Vista will incorporate native support for HD DVD playback, providing PC makers a powerful incentive to include HD DVD drives in PCs and notebooks shipped with the new operating system.

PC makers that include Blu-ray drives will have to license additional playback software from a third party.

“With both Vista and with Xbox 360, we are very committed to HD DVD,” Robbie Bach, president of Microsoft’s entertainment devices division, said at an HD DVD press conference late Wednesday.

The move to add HD DVD capability to Xbox gives the format a counter to Sony’s plans to incorporate Blu-ray into its PlayStation 3 consoles when they ship later this year.

Still, broad consumer electronics hardware support remains a weak spot for HD DVD. The only other player announced at CES was a low-end model from Thomson under its RCA brand.

The RCA player, however, is simply a rebranded version of the Toshiba HD-XA1.

The Blu-ray camp has many more traditional consumer electronics companies on board, even if only a few have so far announced player models.

Blu-ray also has more committed software support, particularly from Sony Pictures, its partly owned subsidiary MGM, 20th Century Fox and Disney, all of which have announced plans to release movies on the Blu-ray format.

Two of the three major studios backing HD DVD, Warner and Paramount, have announced plans to release in both high-def formats.

At the Blu-ray event Thursday evening, Dell Computer founder Michael Dell moved to dispel rumors that the computer maker was considering dropping its exclusive support for Blu-ray and embracing both high-def formats.

“Blu-ray is clearly the best choice for consumers,” Dell said.

The format’s potential for higher storage capacity compared to HD DVD “will preserve optical discs for the next 10 years,” he said.

Fellow PC maker Hewlett-Packard recently switched from supporting Blu-ray exclusively to supporting both formats.

According to Yoshiihide Fuji, president-CEO of Toshiba Digital Network Company, some 200 HD DVD titles will be available by the 2006 holiday season, based on current studio commitments.

The Toshiba players will be backward compatible, allowing the play of standard DVDs, and will connect to HDTV sets via the High Definition Multimedia Interface, allowing a picture resolution display of either 720p or 1080i for HD DVDs and “upconverted” standard DVDs.

Toshiba will launch a retail road tour demo targeting the Top 38 TV viewing markets in the U.S. beginning in February.

The company also will support the launch with an extensive ad campaign titled, “So real you can feel it.”

Meanwhile, Pioneer announced a Blu-ray Disc player model schedule to arrive in June that will deliver 1920x1080p output, the highest level of high-definition as well as the same HDMI connections.
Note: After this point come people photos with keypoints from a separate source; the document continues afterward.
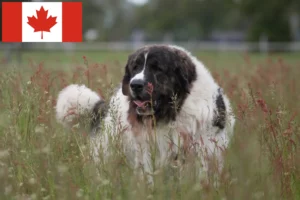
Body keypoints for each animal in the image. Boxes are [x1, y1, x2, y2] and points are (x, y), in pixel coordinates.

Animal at [55, 44, 234, 180]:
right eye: (135, 67)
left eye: (157, 68)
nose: (135, 84)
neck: (173, 113)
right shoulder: (147, 152)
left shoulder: (205, 151)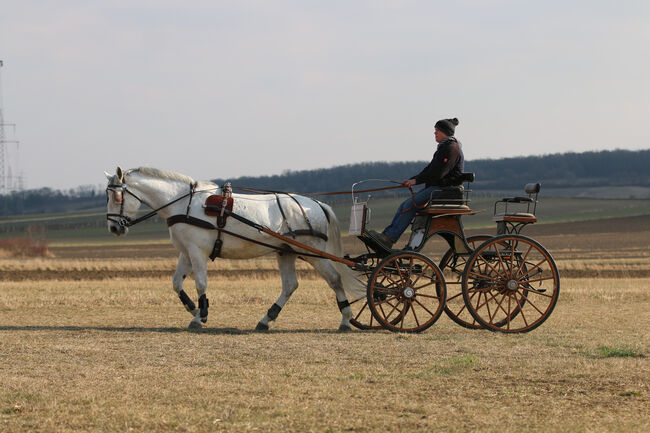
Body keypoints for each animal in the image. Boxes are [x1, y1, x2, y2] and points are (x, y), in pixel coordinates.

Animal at [105, 167, 364, 330]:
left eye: (116, 196)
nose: (113, 228)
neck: (183, 203)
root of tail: (317, 204)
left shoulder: (197, 251)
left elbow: (201, 284)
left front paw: (201, 316)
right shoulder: (186, 252)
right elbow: (177, 283)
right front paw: (193, 309)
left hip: (313, 252)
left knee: (334, 279)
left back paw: (345, 320)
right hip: (286, 252)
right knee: (290, 285)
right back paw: (266, 320)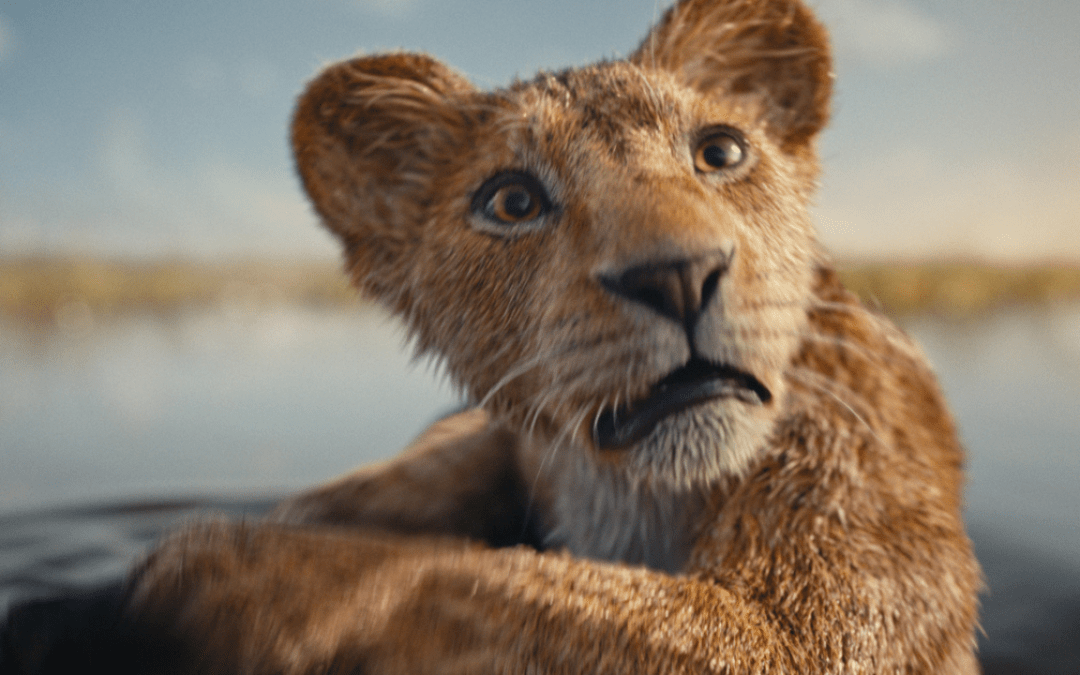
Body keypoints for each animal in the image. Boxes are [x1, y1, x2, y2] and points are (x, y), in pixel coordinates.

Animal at [0, 0, 982, 672]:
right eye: (512, 200)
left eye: (722, 152)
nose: (678, 274)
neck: (629, 492)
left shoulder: (818, 622)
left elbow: (477, 580)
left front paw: (213, 576)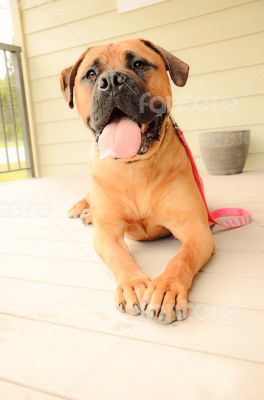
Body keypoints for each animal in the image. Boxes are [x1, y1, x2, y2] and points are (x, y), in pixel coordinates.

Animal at [60, 38, 216, 324]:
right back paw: (84, 210)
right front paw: (132, 285)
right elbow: (119, 255)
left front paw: (166, 289)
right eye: (91, 74)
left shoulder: (196, 230)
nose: (111, 80)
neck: (135, 168)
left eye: (139, 64)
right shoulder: (107, 233)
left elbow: (181, 258)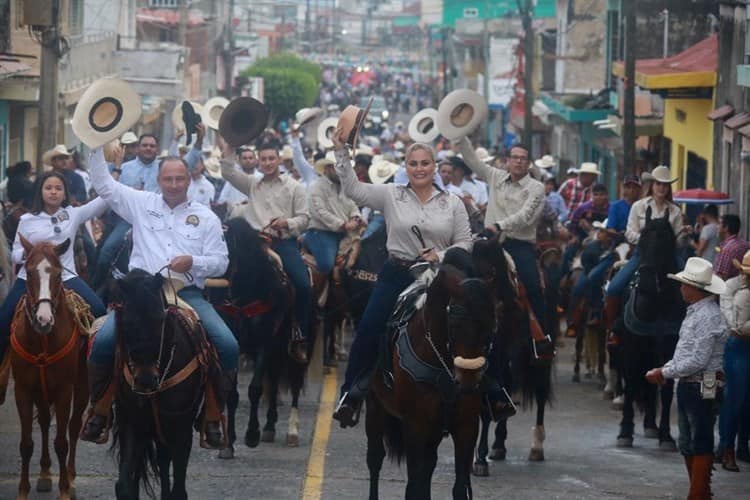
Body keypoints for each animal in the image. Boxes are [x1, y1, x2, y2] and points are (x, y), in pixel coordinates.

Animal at [9, 237, 89, 500]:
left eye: (58, 274)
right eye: (29, 272)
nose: (43, 320)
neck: (43, 340)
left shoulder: (64, 390)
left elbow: (61, 442)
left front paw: (64, 489)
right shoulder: (23, 390)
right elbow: (25, 444)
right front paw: (23, 491)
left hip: (81, 386)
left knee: (73, 427)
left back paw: (71, 478)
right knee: (44, 422)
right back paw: (44, 473)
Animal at [366, 247, 496, 500]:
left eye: (490, 325)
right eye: (455, 320)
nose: (467, 381)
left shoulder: (466, 426)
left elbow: (458, 487)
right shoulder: (415, 426)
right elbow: (414, 486)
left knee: (429, 465)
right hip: (375, 408)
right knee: (375, 460)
It also offers IP network capabilities for integration with home network systems such as Windows Media Connect.

Samsung plans to ship its Blu-ray Disc player in early spring for sale shortly thereafter, which it claims will be the first Blu-ray player on the market in the U.S. Like the others, it will play standard DVDs and CDs in addition to Blu-ray Discs and offer HDMI output and uncompressed all-digital audio/video interface on a single cable.
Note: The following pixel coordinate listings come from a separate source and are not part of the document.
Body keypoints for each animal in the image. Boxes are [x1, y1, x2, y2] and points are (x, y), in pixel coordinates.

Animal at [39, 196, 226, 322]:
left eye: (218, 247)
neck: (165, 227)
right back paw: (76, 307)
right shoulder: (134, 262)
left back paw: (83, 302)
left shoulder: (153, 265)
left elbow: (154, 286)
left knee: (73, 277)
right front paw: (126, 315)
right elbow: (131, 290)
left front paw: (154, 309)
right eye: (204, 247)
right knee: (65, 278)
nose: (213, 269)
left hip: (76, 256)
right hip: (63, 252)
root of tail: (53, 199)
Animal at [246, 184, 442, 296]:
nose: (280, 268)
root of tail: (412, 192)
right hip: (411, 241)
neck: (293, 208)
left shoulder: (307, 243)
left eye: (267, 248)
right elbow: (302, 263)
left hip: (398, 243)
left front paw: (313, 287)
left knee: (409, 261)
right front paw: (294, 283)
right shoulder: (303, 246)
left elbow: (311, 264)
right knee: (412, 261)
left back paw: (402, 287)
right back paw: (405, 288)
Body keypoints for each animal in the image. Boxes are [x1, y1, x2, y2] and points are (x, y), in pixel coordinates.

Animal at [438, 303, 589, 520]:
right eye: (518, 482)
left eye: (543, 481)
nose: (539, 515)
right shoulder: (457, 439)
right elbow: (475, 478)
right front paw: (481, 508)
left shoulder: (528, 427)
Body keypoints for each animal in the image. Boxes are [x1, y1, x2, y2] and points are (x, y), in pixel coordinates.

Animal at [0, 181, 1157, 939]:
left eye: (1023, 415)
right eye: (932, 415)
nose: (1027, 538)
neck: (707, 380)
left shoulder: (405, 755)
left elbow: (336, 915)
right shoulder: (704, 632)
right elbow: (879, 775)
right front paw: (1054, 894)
Samsung plans to introduce a Blu-ray recorder later this year.

In related news coming out of CES, DEG: The Digital Entertainment Group, plans to announce Thursday evening that the overall home entertainment industry suffered a slight decline in 2005, as was first reported last week by Video Business and DVD Exclusive.
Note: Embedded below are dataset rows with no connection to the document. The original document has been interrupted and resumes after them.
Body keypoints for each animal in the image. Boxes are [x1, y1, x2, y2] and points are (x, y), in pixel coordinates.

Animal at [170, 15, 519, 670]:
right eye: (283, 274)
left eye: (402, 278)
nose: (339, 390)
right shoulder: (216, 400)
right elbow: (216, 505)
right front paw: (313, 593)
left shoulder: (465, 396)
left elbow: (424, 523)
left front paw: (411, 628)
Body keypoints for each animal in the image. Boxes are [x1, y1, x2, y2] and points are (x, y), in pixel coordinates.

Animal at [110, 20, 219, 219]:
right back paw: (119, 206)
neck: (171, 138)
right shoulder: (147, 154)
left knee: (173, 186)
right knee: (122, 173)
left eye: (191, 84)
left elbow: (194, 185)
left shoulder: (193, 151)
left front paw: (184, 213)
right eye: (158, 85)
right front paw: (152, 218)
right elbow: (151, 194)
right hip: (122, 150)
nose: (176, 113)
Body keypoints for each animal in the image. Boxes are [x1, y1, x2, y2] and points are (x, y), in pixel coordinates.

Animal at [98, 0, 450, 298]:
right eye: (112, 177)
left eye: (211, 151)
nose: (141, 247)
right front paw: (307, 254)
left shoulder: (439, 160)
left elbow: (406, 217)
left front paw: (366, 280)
DEG’s numbers peg the overall industry at $24.3 billion, with total consumer spending on DVD alone up 7.5% from 2004 to $22.8 billion ($16.3 billion on DVD sales, up 5%, and $6.5 billion on rental, up 14%). VB put the increase on DVD alone at more than 9%.

Shipments of DVD software rose less than 10% from 2004 to 1.66 billion units, according to figures compiled by Kaplan, Swicker & Simha on behalf of DEG.

On the hardware side, based on data from the Consumer Electronics Assn., DEG reports 37 million DVD players sold to U.S. consumers in 2005, nearly half of those in the fourth quarter alone. That raises the number of DVD players sold since the inception of the format to 164 million in 82 million homes.

An estimated 89 million homes, more than 80% of all U.S. TV households, have DVD capability when factoring in computers and videogame consoles.